## Reading text
If you want to support multiple languages, one way to do this is using resources files and instead of hard-coding any string/resource on your page, use the resource representation.

This way you can easily add new languages, translate stuff etc...

Regarding the URL it depends, setting it via URL is one way, you could also use a cookie..

You can set the CurrentUICulture on the current thread, all resource retrieval methods and/or string operations actually support that you specify the CultureInfo you want to use. And it should take the culture which is set within the current thread automatically.

for example you could put something like this into your global.asax

void context_BeginRequest(object sender, EventArgs e)
{
    // eat the cookie (if any) and set the culture
    if (HttpContext.Current.Request.Cookies["lang"] != null)
    {
        HttpCookie cookie = HttpContext.Current.Request.Cookies["lang"];
        string lang = cookie.Value;
        var culture = new System.Globalization.CultureInfo(lang);
        Thread.CurrentThread.CurrentCulture = culture;
        Thread.CurrentThread.CurrentUICulture = culture;
    }
}

Or, if you are using MVC, you routing config could contain the language, you could use the URL route to set the language instead of the cookie...

So this is just an example, I'd suggest you to find some more examples on google and figure out the best approach for your problem.

## Available data

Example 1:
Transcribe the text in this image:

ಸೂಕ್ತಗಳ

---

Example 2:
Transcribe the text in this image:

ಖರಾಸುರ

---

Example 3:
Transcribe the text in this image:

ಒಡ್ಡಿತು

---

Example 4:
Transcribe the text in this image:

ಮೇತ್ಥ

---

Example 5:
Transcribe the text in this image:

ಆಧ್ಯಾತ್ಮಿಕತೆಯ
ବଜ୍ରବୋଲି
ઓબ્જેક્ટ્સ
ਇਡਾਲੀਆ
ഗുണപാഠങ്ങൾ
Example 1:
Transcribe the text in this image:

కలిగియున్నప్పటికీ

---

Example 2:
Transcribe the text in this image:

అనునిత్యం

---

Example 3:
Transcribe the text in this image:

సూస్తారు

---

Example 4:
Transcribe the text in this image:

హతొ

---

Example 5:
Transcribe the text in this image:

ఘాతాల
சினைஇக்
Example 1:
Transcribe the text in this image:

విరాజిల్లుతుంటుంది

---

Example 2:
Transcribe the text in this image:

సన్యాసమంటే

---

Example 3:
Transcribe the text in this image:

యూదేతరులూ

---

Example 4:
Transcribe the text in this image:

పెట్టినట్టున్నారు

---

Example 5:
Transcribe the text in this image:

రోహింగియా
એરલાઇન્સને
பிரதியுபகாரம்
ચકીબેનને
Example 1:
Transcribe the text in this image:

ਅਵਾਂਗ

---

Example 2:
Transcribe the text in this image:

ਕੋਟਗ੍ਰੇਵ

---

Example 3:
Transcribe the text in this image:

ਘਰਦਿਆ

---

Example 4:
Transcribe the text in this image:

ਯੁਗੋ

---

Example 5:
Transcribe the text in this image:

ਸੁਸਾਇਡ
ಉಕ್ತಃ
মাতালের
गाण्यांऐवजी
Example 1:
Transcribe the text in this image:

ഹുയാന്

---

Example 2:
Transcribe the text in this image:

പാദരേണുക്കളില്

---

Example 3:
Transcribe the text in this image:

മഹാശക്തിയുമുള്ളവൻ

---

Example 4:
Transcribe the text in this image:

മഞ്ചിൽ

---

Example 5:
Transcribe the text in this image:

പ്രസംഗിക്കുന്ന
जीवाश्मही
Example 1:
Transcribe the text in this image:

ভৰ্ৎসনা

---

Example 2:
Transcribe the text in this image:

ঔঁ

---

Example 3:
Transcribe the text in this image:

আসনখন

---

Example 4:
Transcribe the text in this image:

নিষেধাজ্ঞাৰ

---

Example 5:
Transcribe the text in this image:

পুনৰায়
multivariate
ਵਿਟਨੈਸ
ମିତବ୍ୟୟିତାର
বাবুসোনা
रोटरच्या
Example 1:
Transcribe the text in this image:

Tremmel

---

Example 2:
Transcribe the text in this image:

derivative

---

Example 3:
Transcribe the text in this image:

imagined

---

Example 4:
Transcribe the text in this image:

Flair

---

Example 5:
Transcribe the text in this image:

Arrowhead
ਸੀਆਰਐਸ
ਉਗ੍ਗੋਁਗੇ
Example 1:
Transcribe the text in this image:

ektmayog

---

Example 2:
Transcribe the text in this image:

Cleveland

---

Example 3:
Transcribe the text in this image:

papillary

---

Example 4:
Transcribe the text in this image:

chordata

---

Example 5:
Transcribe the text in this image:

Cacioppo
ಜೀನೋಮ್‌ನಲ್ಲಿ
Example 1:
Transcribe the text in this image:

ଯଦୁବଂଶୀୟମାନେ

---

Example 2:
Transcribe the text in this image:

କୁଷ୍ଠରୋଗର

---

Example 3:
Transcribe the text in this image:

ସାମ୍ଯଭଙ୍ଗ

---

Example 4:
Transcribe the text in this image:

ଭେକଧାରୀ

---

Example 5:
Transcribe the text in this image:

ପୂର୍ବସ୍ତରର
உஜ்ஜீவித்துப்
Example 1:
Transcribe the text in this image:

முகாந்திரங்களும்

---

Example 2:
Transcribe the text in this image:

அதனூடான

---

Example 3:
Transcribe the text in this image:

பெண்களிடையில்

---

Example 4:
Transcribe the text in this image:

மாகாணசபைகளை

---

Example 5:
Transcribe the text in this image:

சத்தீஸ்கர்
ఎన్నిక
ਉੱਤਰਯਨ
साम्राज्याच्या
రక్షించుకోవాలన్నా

## Problem set
• 1. List every local variable declared inside the body of the code example in the text on multilingual support.
• 2. According to the text on multilingual support, into which file could the example code be placed?
• 3. From the text on multilingual support, reproduce the stretch from "If you want" through "the resource representation.".

## Task-by-task answers
• 1.
cookie
lang
culture

• 2. global.asax

• 3.
If you want to support multiple languages, one way to do this is using resources files and instead of hard-coding any string/resource on your page, use the resource representation.